Some functions and procedures are removed from SPARK usage because they are not consistent with SPARK rules:

  1. Aliasing

    The functions Current_Input, Current_Output, Current_Error, Standard_Input, Standard_Output and Standard_Error are turned off in SPARK_Mode because they create aliasing, by returning the corresponding file.

    Set_Input, Set_Output and Set_Error are turned off because they also create aliasing, by assigning a File_Type variable to Current_Input or the other two.

    It is still possible to use Set_Input and the 3 others to make the code clearer. This is doable by calling Set_Input in a different subprogram whose body has SPARK_Mode => Off. However, it is necessary to check that the file is open and the mode is correct, because there are no checks made on procedures that do not take a file as a parameter (i.e. implicit, so it will write to/read from the current output/input).

  2. Get_Line function

    The function Get_Line is disabled in SPARK because it is a function with side effects. Even with the Volatile_Function attribute, it is not possible to model its action on the files and global variables in SPARK. The function is very convenient because it returns an unconstrained string, but a workaround is possible by constructing the string with a buffer:

with Ada.Text_IO;
with Ada.Strings.Unbounded; use Ada.Strings.Unbounded;

procedure Echo is
   Unb_Str : Unbounded_String := Null_Unbounded_String;
   Buffer  : String (1 .. 1024);
   Last    : Natural := 1024;
begin

   while Last = 1024 loop
      Ada.Text_IO.Get_Line (Buffer, Last);
      exit when Last > Natural'Last - Length (Unb_Str);
      Unb_Str := Unb_Str & Buffer (1 .. Last);
   end loop;

   declare
      Str : String := To_String (Unb_Str);
   begin
      Ada.Text_IO.Put_Line (Str);
   end;
end Echo;

5.11.7.3. Errors Handling

Status_Error (due to a file already open/not open) and Mode_Error are fully handled.

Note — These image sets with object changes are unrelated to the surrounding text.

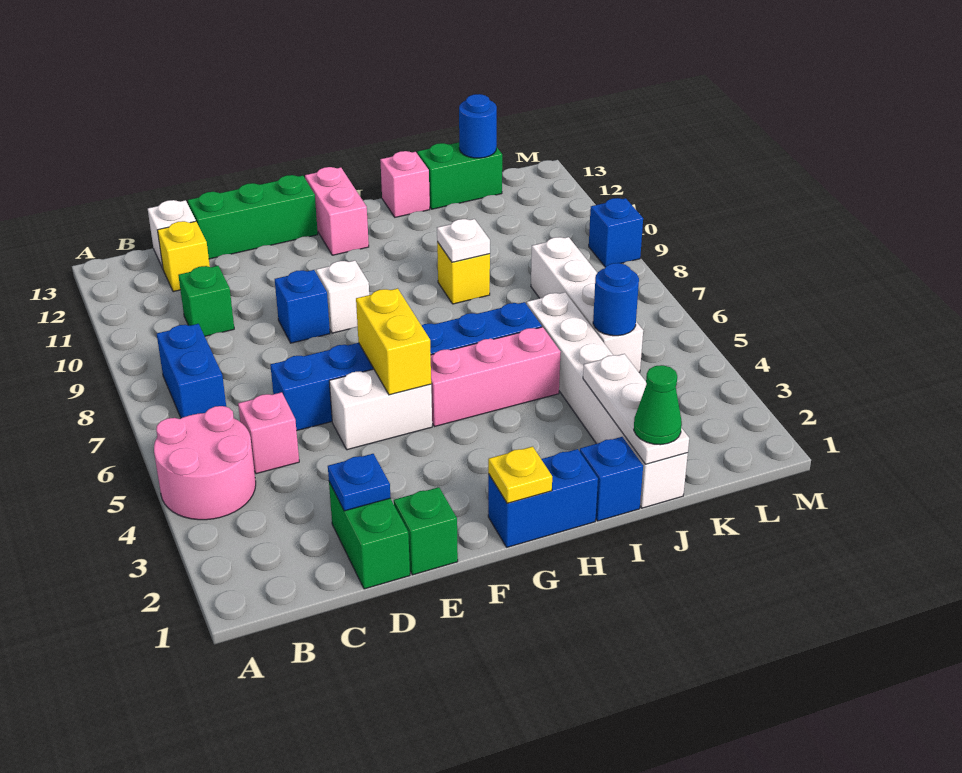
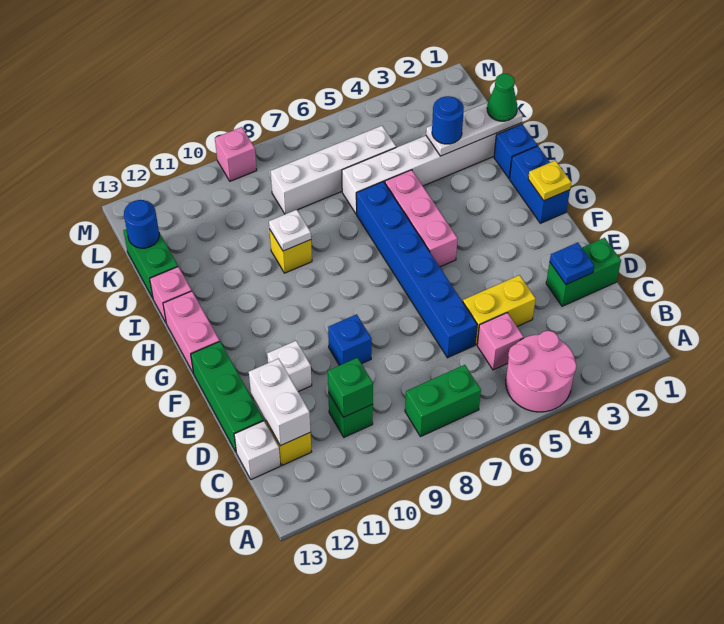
blue 1x2 brick [157,324,226,418] -> green 1x2 brick [405,365,481,437]
green 1x1 brick [394,487,458,575] -> green 1x1 brick moved to [328,358,373,417]
white 1x2 brick [329,369,432,450] -> white 1x2 brick moved to [249,359,311,446]
yellow 1x2 brick [356,288,431,395] -> yellow 1x2 brick moved to [463,275,536,345]
white 1x1 brick [316,260,369,333] -> white 1x1 brick moved to [267,341,312,392]
pink 1x2 brick [305,167,369,255] -> pink 1x2 brick turned to [163,291,220,374]
blue 1x1 round brick [593,263,639,336] -> blue 1x1 round brick moved to [432,96,464,144]
blue 1x1 brick [589,198,643,267] -> pink 1x1 brick [215,127,257,181]

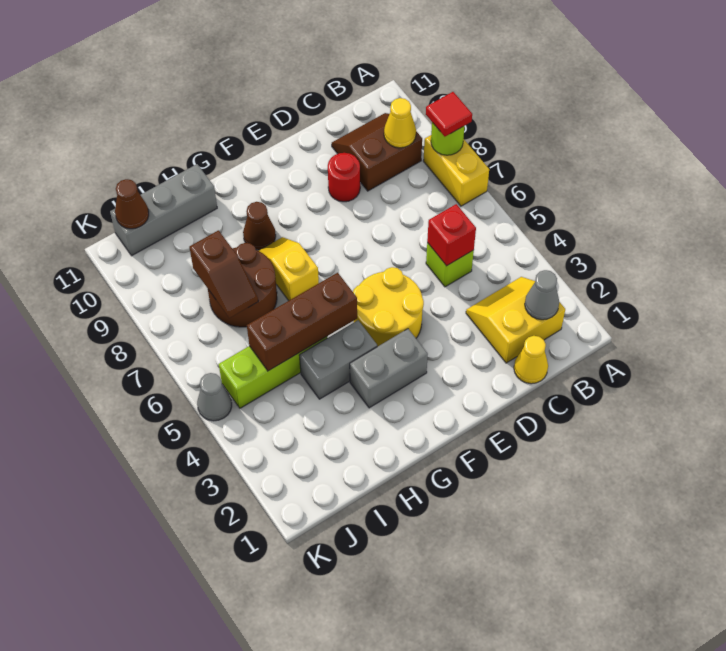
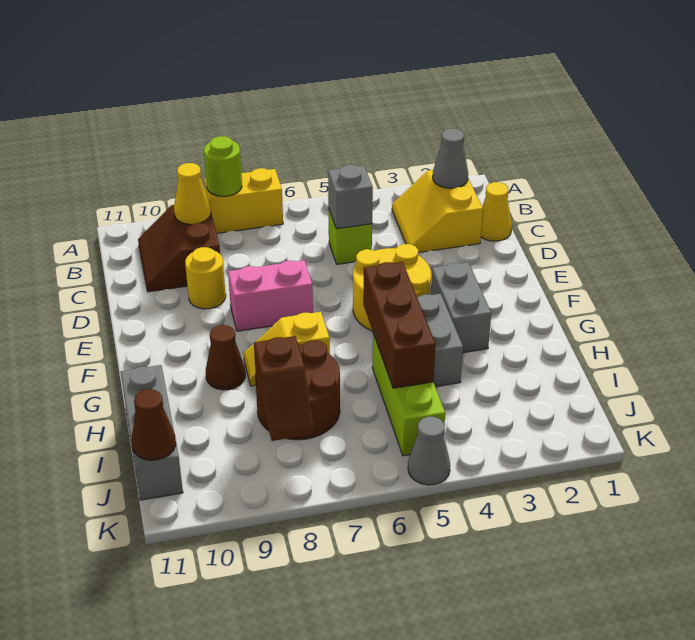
red 1x1 tile [426,92,472,136] -> none
red 1x1 brick [427,204,476,266] -> grey 1x1 brick [328,165,373,229]
red 1x1 round brick [328,153,360,202] -> yellow 1x1 round brick [185,247,226,309]
none -> pink 1x2 brick [228,260,313,331]
brown 1x2 slope [189,230,258,318] -> brown 1x2 slope turned to [254,336,314,441]

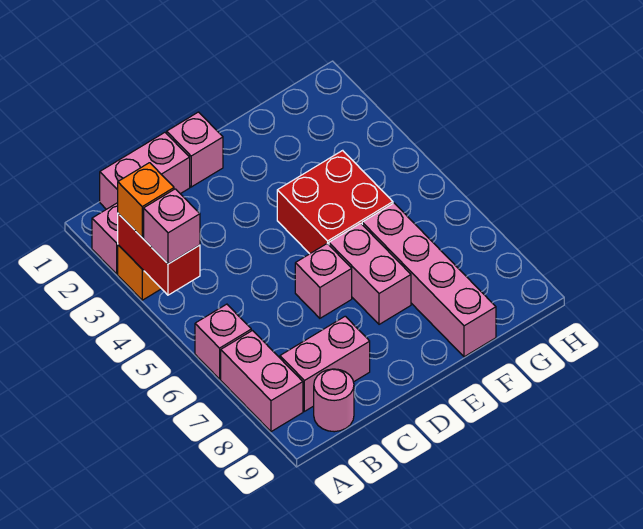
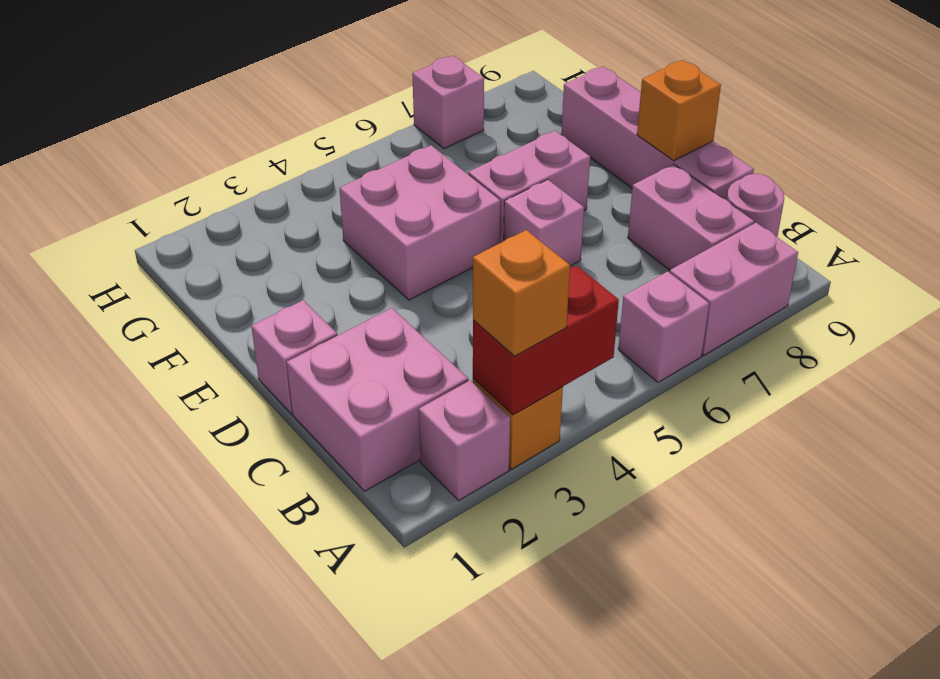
pink 1x1 brick [144,189,200,264] -> pink 1x1 brick moved to [412,56,484,149]
pink 1x2 brick [100,132,190,209] -> pink 2x2 brick [287,308,468,491]
none -> orange 1x1 brick [637,60,721,161]
red 2x2 brick [277,150,393,254] -> pink 2x2 brick [339,145,500,300]
pink 1x4 brick [362,203,496,357] -> pink 1x4 brick turned to [561,66,754,200]

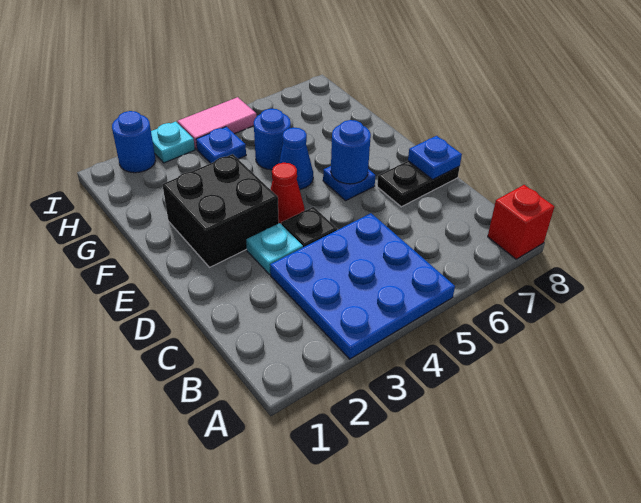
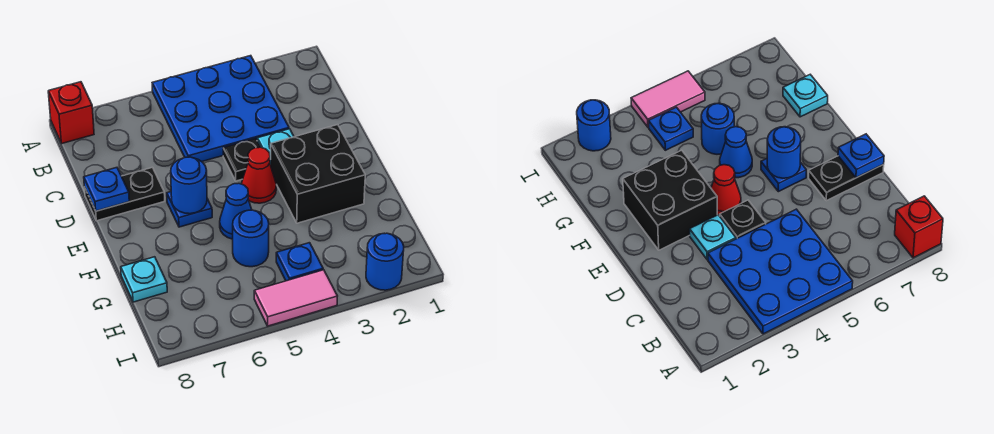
cyan 1x1 plate [151,122,195,163] -> cyan 1x1 plate moved to [121,257,167,302]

Except for Layout_Error, which is a special case of a partially handled error and explained in a few lines below, all other errors are not handled:

  • Use_Error is related to the external environment.

  • Name_Error would require to check availability on disk beforehand.

  • End_Error is raised when a file terminator is read while running the procedure.

For an Out_File, it is possible to set a Line_Length and Page_Length. When writing in this file, the procedures will add Line markers and Page markers each Line_Length characters or Page_Length lines respectively. Layout_Error occurs when trying to set the current column or line to a value that is greater than Line_Length or Page_Length respectively. This error is handled when using Set_Col or Set_Line procedures.

However, this error is not handled when no Line_Length or Page_Length has been specified, e.g, if the lines are unbounded, it is possible to have a Col greater than Count'Last and therefore have a Layout_Error raised when calling Col.

Not only the handling is partial, but it is also impossible to prove preconditions when working with two files or more. Since Line_Length etc. attributes are stored in the File_System, it is not posible to prove that the Line_Length of File_2 has not been modified when running any procedure that do input-output on File_1.

Finally, Layout_Error may be raised when calling Put to display the value of a real number (floating-point or fixed-point) in a string output parameter, which is not reflected currently in the precondition of Put as no simple precondition can describe the required length in such a case.